### Document passage
====================
Caution:
The code below was written for an older version of Django (before Custom
User Models were introduced). It contains a race condition, and
should only be used with a Transaction Isolation Level of SERIALIZABLE
and request-scoped transactions.
Your code won't work, as the attributes of field instances are read-only. I fear it might be a wee bit more complicated than you're thinking.
If you'll only ever create User instances with a form, you can define a custom ModelForm that enforces this behavior:
from django import forms
from django.contrib.auth.models import User
class UserForm(forms.ModelForm):
class Meta:
model = User
def clean_email(self):
email = self.cleaned_data.get('email')
username = self.cleaned_data.get('username')
if email and User.objects.filter(email=email).exclude(username=username).exists():
raise forms.ValidationError(u'Email addresses must be unique.')
return email
Then just use this form wherever you need to create a new user.
BTW, you can use Model._meta.get_field('field_name')
====================
### Supplied material
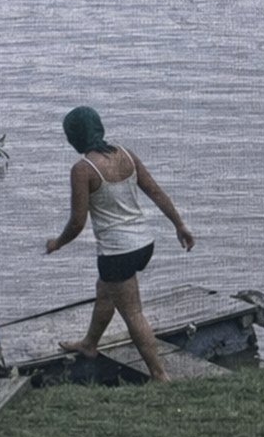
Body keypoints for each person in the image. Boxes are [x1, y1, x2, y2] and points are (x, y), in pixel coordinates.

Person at [46, 106, 195, 382]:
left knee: (133, 313)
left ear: (74, 137)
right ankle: (89, 344)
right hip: (143, 243)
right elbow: (155, 191)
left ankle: (160, 375)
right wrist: (179, 224)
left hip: (117, 252)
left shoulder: (82, 170)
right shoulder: (126, 154)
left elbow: (77, 222)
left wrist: (57, 243)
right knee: (106, 291)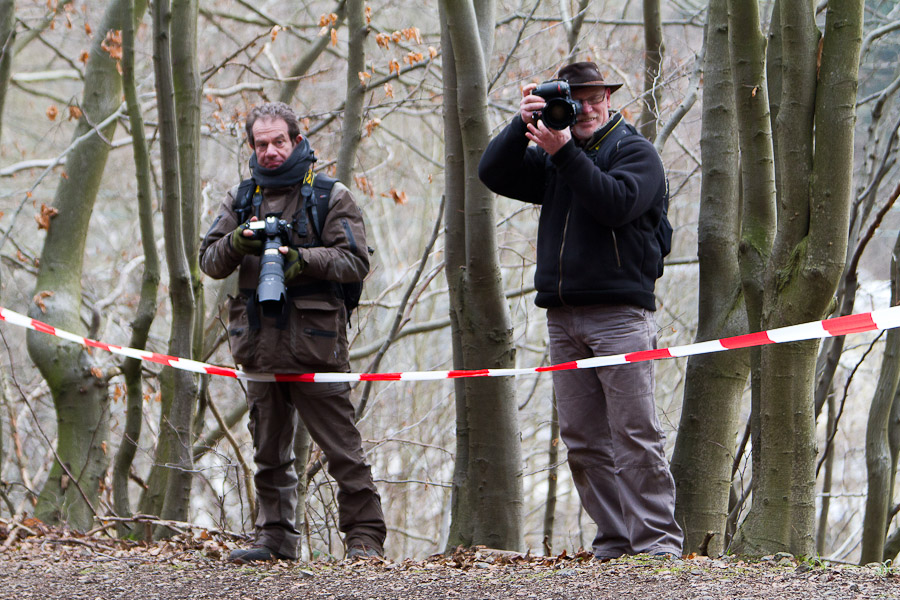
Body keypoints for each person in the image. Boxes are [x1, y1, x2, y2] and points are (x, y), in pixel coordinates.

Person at [478, 61, 683, 560]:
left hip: (619, 316)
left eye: (594, 98)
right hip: (562, 317)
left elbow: (615, 203)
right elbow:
====================
### Exercise goal
How would you carry on the Django answer about making user email addresses unique, starting right after its last sentence?

### Result for this task
to get fields by name, rather than by position. So for example:
# The following lines are equivalent
User._meta.fields[4]
User._meta.get_field('email')
UPDATE
The Django documentation recommends you use the clean
method for all validation that spans multiple form fields, because it's called after all the <FIELD>.clean
and <FIELD>_clean
methods. This means that you can (mostly) rely on the field's value being present in cleaned_data
from within clean
.
Since the form fields are validated in the order they're declared, I think it's okay to occasionally place multi-field validation in a <FIELD>_clean
method, so long as the field in question appears after all other fields it depends on. I do this so any validation errors are associated with the field itself, rather than with the form.